La Solitude Originelle
« Il n’est pas bon que l’homme soit seul. Je vais lui faire une aide qui lui correspondra. »1 : Ce sont ces mots qui sont au coeur de la réflexion du Pape sur la Solitude originelle.
De quelle solitude s'agit-il ? Certainement, l'homme est alors seul sans la femme, mais la solitude est plus profonde : il est seul en tant que personne.
Notons que dans ce passage, l'homme (adam en hébreu) n'est pas encore défini en tant qu'individu masculin (ish en hébreu) : il ne le sera qu'après la création de la femme (isha en hébreu). La solitude n'est pas le propre du masculin mais de la personne humaine. Jean-Paul II commente en affirmant que "cette problématique anthropologique fondamentale intervient avant le fait d'être homme et femme"2.

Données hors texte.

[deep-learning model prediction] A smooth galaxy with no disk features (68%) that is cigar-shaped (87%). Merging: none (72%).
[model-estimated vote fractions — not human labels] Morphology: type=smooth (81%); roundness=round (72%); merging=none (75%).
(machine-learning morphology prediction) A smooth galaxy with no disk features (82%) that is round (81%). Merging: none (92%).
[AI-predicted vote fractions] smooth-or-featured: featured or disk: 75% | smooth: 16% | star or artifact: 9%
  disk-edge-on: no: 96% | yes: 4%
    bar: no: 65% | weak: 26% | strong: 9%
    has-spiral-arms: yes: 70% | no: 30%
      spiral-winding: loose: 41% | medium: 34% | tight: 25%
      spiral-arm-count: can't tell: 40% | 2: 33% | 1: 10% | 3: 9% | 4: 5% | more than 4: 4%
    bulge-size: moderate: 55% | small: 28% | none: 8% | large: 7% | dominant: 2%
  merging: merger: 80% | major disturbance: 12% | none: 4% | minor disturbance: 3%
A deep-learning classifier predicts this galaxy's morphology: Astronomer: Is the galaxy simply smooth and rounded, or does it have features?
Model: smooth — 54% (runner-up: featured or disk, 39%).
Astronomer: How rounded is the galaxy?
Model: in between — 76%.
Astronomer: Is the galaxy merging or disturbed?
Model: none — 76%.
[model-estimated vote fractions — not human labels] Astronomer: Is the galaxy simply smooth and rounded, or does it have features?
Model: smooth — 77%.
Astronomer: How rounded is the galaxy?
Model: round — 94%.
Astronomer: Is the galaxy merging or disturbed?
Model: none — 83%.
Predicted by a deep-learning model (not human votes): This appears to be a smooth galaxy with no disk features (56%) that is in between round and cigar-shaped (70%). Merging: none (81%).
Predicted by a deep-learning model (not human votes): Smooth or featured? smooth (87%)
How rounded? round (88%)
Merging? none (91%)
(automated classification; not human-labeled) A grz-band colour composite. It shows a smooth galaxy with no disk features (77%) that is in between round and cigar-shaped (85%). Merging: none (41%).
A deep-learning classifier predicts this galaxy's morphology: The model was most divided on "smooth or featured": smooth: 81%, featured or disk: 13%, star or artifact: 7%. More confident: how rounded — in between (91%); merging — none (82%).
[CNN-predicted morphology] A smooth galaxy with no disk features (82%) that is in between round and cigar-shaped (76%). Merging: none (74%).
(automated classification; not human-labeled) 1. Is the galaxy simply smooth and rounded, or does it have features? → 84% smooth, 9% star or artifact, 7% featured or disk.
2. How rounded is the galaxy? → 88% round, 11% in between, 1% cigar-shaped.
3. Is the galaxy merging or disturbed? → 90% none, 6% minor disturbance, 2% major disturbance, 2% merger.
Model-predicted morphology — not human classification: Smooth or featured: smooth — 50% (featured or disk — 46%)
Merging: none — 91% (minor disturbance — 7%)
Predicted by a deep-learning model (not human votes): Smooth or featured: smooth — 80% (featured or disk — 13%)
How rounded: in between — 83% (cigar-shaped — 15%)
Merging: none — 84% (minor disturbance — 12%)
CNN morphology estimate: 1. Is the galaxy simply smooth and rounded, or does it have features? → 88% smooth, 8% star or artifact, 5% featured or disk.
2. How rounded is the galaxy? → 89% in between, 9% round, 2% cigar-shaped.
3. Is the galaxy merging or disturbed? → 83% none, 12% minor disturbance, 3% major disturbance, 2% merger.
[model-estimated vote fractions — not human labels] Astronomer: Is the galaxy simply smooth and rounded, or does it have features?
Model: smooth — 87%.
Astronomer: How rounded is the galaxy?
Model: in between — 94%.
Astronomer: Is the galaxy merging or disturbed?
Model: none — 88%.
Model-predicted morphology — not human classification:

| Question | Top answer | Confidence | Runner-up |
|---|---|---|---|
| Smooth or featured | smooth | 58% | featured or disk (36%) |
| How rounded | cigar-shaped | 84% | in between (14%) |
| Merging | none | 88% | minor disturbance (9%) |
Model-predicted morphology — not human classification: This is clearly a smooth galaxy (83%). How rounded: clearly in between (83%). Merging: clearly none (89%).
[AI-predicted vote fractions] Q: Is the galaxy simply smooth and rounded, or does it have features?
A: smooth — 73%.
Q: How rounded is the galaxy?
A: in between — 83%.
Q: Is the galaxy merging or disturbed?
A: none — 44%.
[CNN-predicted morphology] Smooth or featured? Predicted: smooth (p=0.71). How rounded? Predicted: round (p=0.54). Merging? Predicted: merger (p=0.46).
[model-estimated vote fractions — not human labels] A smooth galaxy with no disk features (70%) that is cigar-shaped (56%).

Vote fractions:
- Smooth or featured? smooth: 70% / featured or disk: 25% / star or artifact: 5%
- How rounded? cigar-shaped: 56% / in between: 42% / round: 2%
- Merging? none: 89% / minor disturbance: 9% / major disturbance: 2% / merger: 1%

Par avant, le Saint-Père n'entend pas avant chronologiquement mais dans la nature des choses. Nous sommes des êtres charnels avant d'être hommes ou femmes. Nous sommes quelqu'un3 L'expérience de la sexualité est secondaire par rapport à cette réalité première.
L'homme à la recherche de son identité
Reconnaissant le besoin d'une aide pour Adam, Dieu créa les animaux et il les fit venir vers l'homme, pour voir comment il les appellerait, et afin que tout être vivant portât le nom que lui donnerait l'homme4.
L'homme prend alors conscience de sa différence par rapport au reste de la création : "mais, pour l'homme, il ne trouva point d'aide semblable à lui"5. Quand Adam contemple la création, il ne voit pas dans les autres corps des personnes. Ainsi prend-il conscience de sa singularité parmi toute la création. Il réalise subjectivement la réalité objective décrite dans le récit Elohiste de la création : qu'il est fait à l'image et à la ressemblance de Dieu.
Cette réalité est vécue corporellement : l'homme est poussière dans laquelle Dieu mis son souffle. Aucun autre animal n'est ainsi, à la fois charnel et spirituel.
Cette singularité, cette solitude de la créature face à son Créateur est un appel entrer en relation. L'homme et la femme sont les seules créatures créées pour elles-mêmes, et ils ne sont pleinement eux-mêmes que lorsqu'ils entrent en relation, s'ils se donnent.
Se donner dans l'amour suppose d'être libre : si Dieu nous offre le choix d'entrer dans une alliance éternelle avec Lui, nous avons aussi le choix de refuser cette alliance. En faisant l'expérience de cette liberté, nous dit Jean-Paul II , l'homme aurait dû comprendre que l'Arbre de la connaissance du bien et du mal recelait une dimension de la solitude qui lui était jusqu'alors inconnue6 : l'éloignement de Dieu.
Le choix entre la mort et l'immortalité
Tu ne mangeras pas de l'arbre de la connaissance du bien et du mal, car le jour où tu en mangeras, tu mourras.7
Dieu donne à l'homme de pouvoir manger de tous les arbres du jardin, c'est à dire de participer pleinement à la vie divine. D'un seul arbre, il ne doit pas manger. Il ne s'agit pas là d'un interdit pour tenter l'homme, avec une punition à la clé. Au contraire, Dieu réaffirme à l'homme sa liberté en lui dévoilant les conséquences de ses actes : si tu choisis de vivre loin de moi [qui suis la Vie], tu mourras.
Le "tu mourras" n'est pas une punition, ni même une conséquence : c'est dans le fait même de vivre hors de Dieu que se trouve la mort.
Adam pouvait-il comprendre cet avertissement ? C'est la question que pose Jean-Paul II8. Il n'a jusqu'alors connu que la vie. Qu'est ce que le mot "mourir" peut signifier pour lui, qui n'en a aucune expérience ? De la même manière que nous entrons dans la compréhension de ce que vit Adam en "négatif", lui aussi pouvait percevoir ce que signifie la mort en retournant le sens de ce qu'il a experimenté jusqu'alors.
La liberté de l'homme est de pouvoir accepter de vivre en communion éternelle avec Dieu comme d'être éternellement séparé de Lui. La solitude originelle nous permet de comprendre que notre relation à Dieu est à la fois dépendance et partenariat. Dépendance car l'homme est une créature ; partenariat car il est une personne créée par un Dieu personnel qui lui propose une relation amoureuse.
Cette relation, Satan l'attaque en suggérant que Dieu veut le mal de l'homme : en effet, si Dieu n'est pas Amour, alors la dépendance vis à vis de Dieu en vient à être perçue comme une menace contre la subjectivité de l'homme. En tant que sujet, l'homme refuse - avec raison - d'être réduit en esclavage : dès l'instant où il perçoit Dieu comme un tyran, il veut s'affranchir de la relation.